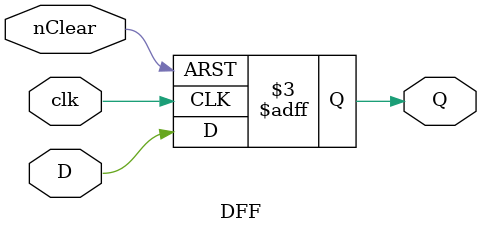
<source format=v>
`timescale 1ns / 1ps

module DFF(clk, D, Q, nClear);
	input clk, D, nClear;
	output reg Q;
	
	always @(posedge clk or negedge nClear)
	begin
		if (~nClear) 
			Q=0; 
		else 
			Q=D;
	end


endmodule

</source>
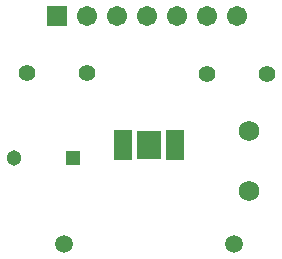
<source format=gts>
G04 Layer_Color=8388736*
%FSLAX44Y44*%
%MOMM*%
G71*
G01*
G75*
%ADD24R,2.1336X2.3622*%
%ADD25R,1.6002X0.4826*%
%ADD26C,1.5112*%
%ADD27C,1.4032*%
%ADD28C,1.7272*%
%ADD29C,1.3032*%
%ADD30R,1.3032X1.3032*%
%ADD31C,1.7032*%
%ADD32R,1.7032X1.7032*%
D24*
X1089660Y995680D02*
D03*
D25*
X1111504Y1005688D02*
D03*
Y1000684D02*
D03*
Y995680D02*
D03*
Y990676D02*
D03*
Y985672D02*
D03*
X1067816D02*
D03*
Y990676D02*
D03*
Y995680D02*
D03*
Y1000684D02*
D03*
Y1005688D02*
D03*
D26*
X1162050Y911860D02*
D03*
X1017950D02*
D03*
D27*
X1189990Y1055370D02*
D03*
X1139190D02*
D03*
X986790Y1056640D02*
D03*
X1037590D02*
D03*
D28*
X1174750Y956310D02*
D03*
Y1007110D02*
D03*
D29*
X975760Y984250D02*
D03*
D30*
X1025760D02*
D03*
D31*
X1062990Y1104900D02*
D03*
X1037590D02*
D03*
X1088390D02*
D03*
X1113790D02*
D03*
X1139190D02*
D03*
X1164590D02*
D03*
D32*
X1012190D02*
D03*
M02*

</source>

+---+

Prompt → Reproduce the entries above word for word. Pictures stay out.

Answer for this exercise →
<source format=v>
`timescale 1ns / 1ps

module DFF(clk, D, Q, nClear);
	input clk, D, nClear;
	output reg Q;
	
	always @(posedge clk or negedge nClear)
	begin
		if (~nClear) 
			Q=0; 
		else 
			Q=D;
	end


endmodule

</source>
<source format=gts>
G04 Layer_Color=8388736*
%FSLAX44Y44*%
%MOMM*%
G71*
G01*
G75*
%ADD24R,2.1336X2.3622*%
%ADD25R,1.6002X0.4826*%
%ADD26C,1.5112*%
%ADD27C,1.4032*%
%ADD28C,1.7272*%
%ADD29C,1.3032*%
%ADD30R,1.3032X1.3032*%
%ADD31C,1.7032*%
%ADD32R,1.7032X1.7032*%
D24*
X1089660Y995680D02*
D03*
D25*
X1111504Y1005688D02*
D03*
Y1000684D02*
D03*
Y995680D02*
D03*
Y990676D02*
D03*
Y985672D02*
D03*
X1067816D02*
D03*
Y990676D02*
D03*
Y995680D02*
D03*
Y1000684D02*
D03*
Y1005688D02*
D03*
D26*
X1162050Y911860D02*
D03*
X1017950D02*
D03*
D27*
X1189990Y1055370D02*
D03*
X1139190D02*
D03*
X986790Y1056640D02*
D03*
X1037590D02*
D03*
D28*
X1174750Y956310D02*
D03*
Y1007110D02*
D03*
D29*
X975760Y984250D02*
D03*
D30*
X1025760D02*
D03*
D31*
X1062990Y1104900D02*
D03*
X1037590D02*
D03*
X1088390D02*
D03*
X1113790D02*
D03*
X1139190D02*
D03*
X1164590D02*
D03*
D32*
X1012190D02*
D03*
M02*

</source>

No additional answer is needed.